→ Task set
**1.** Please reproduce the passage on meconium-stained amniotic fluid, starting with "Treatments to prevent" and going on through "from these practices.", swapping "practices" for "interventions".
**2.** For each statement below, say whether the passage on meconium-stained amniotic fluid agrees with it. Answer yes or no and quote the deciding words. (a) A 2006 review found that these practices benefit infants. (b) The two classic studies from the 1970s were nonrandomized. (c) Amnioinfusion during labor has been among the treatments used to prevent meconium aspiration syndrome.

→ Excerpt to read
________
Management of Infants With Meconium-Stained Amniotic Fluid

Treatments to prevent meconium aspiration syndrome have included amnioinfusion during labor, intrapartum suctioning, and endotracheal intubation and suctioning of infants with meconium-stained fluid. The most recent evidence suggests that these practices are not helpful and do not prevent meconium aspiration syndrome. Table 4 offers the current evidence about these practices.[54-56] A 2006 review[57] shows no benefit to infants from these practices.

Two classic nonrandomized studies done in the 1970s[58,59] suggested that suctioning the airway before the birth would decrease the incidence of morbidity and mortality associated with meconium aspiration syndrome.
________
→ Data records
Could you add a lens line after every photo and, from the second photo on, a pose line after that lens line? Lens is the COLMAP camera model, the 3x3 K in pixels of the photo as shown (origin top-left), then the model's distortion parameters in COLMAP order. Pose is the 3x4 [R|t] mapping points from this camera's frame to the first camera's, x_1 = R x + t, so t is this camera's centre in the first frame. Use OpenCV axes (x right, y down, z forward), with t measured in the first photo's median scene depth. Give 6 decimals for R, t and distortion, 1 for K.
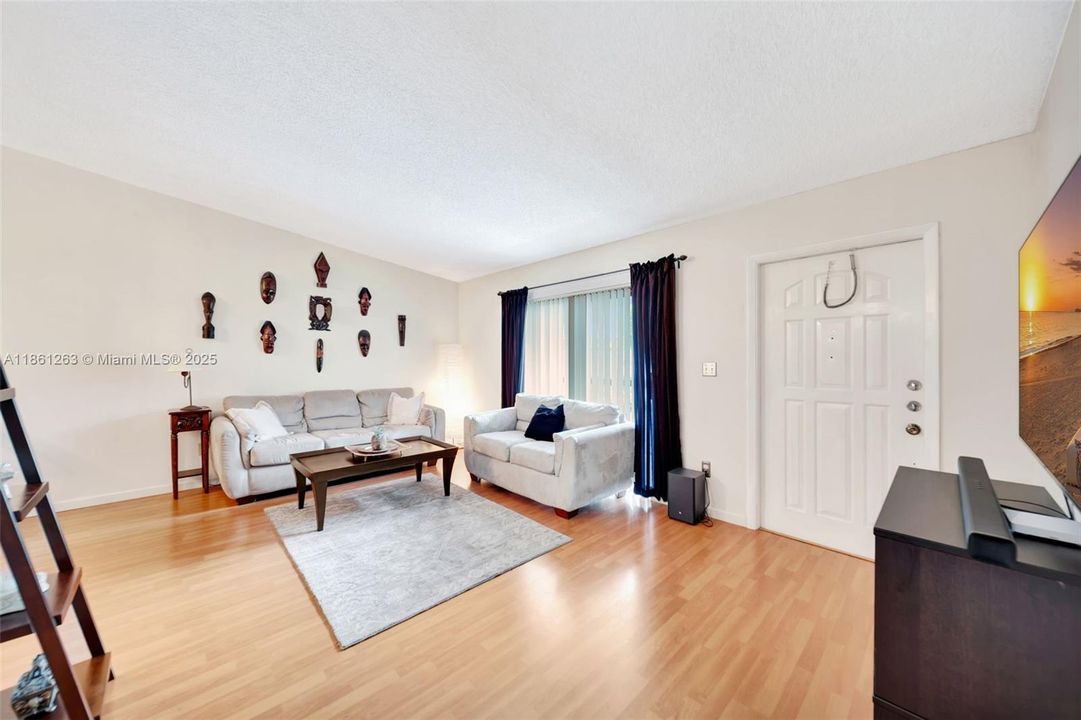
lens RADIAL K [[383.6, 0, 541.9], [0, 383.6, 357.5], [0, 0, 1]] dist [-0.005336, -0.000397]
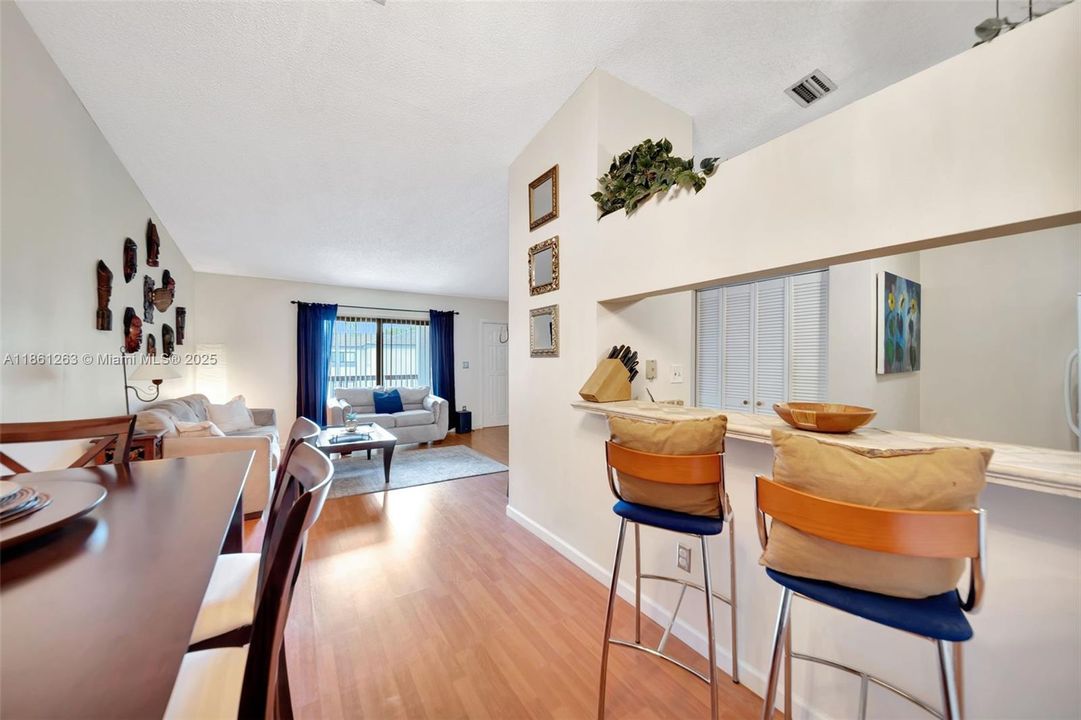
lens RADIAL K [[383.6, 0, 533.8], [0, 383.6, 361.4], [0, 0, 1]] dist [-0.005336, -0.000397]
pose [[0.205795, 0.000039, 0.978595, -1.366995], [-0.004322, 0.999990, 0.000869, 0.000457], [-0.978586, -0.004408, 0.205793, 0.130157]]
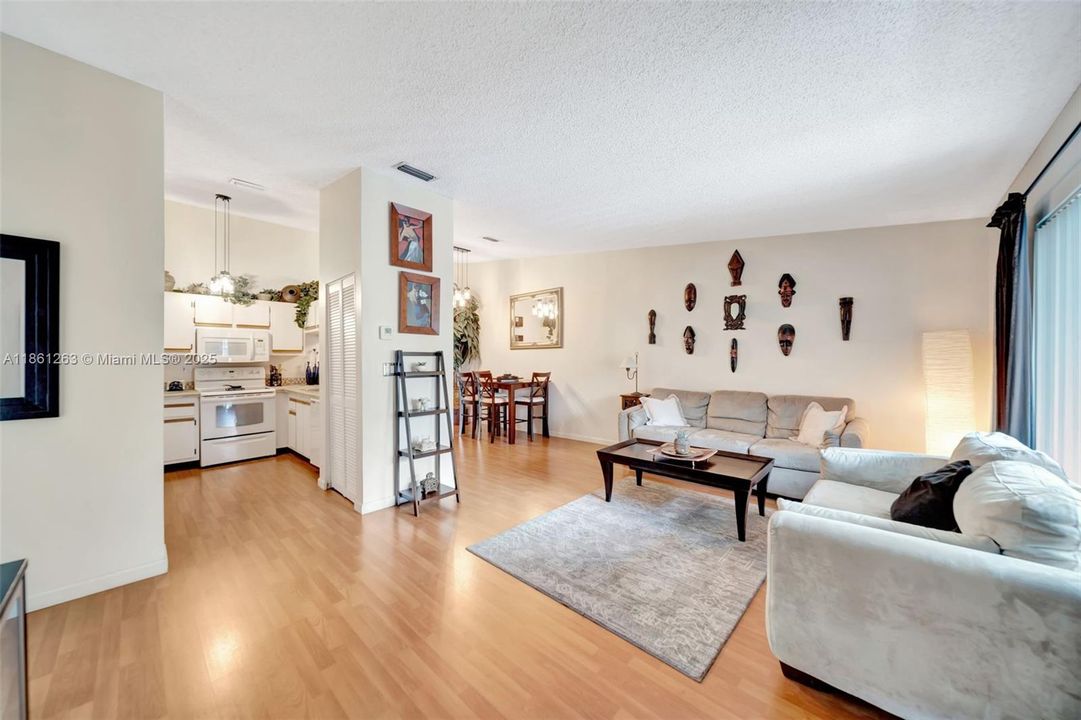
lens RADIAL K [[383.6, 0, 541.9], [0, 383.6, 358.8], [0, 0, 1]] dist [-0.005336, -0.000397]
pose [[0.047838, -0.002728, -0.998851, 0.452981], [0.009609, 0.999951, -0.002271, 0.001855], [0.998809, -0.009490, 0.047862, 0.538725]]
________
→ Task answers
**1.**
Treatments to prevent meconium aspiration syndrome have included amnioinfusion during labor, intrapartum suctioning, and endotracheal intubation and suctioning of infants with meconium-stained fluid. The most recent evidence suggests that these interventions are not helpful and do not prevent meconium aspiration syndrome. Table 4 offers the current evidence about these interventions.[54-56] A 2006 review[57] shows no benefit to infants from these interventions.

**2.**
(a) No: "shows no benefit to infants from these practices"
(b) Yes: "Two classic nonrandomized studies done in the 1970s"
(c) Yes: "Treatments to prevent meconium aspiration syndrome have included amnioinfusion during labor"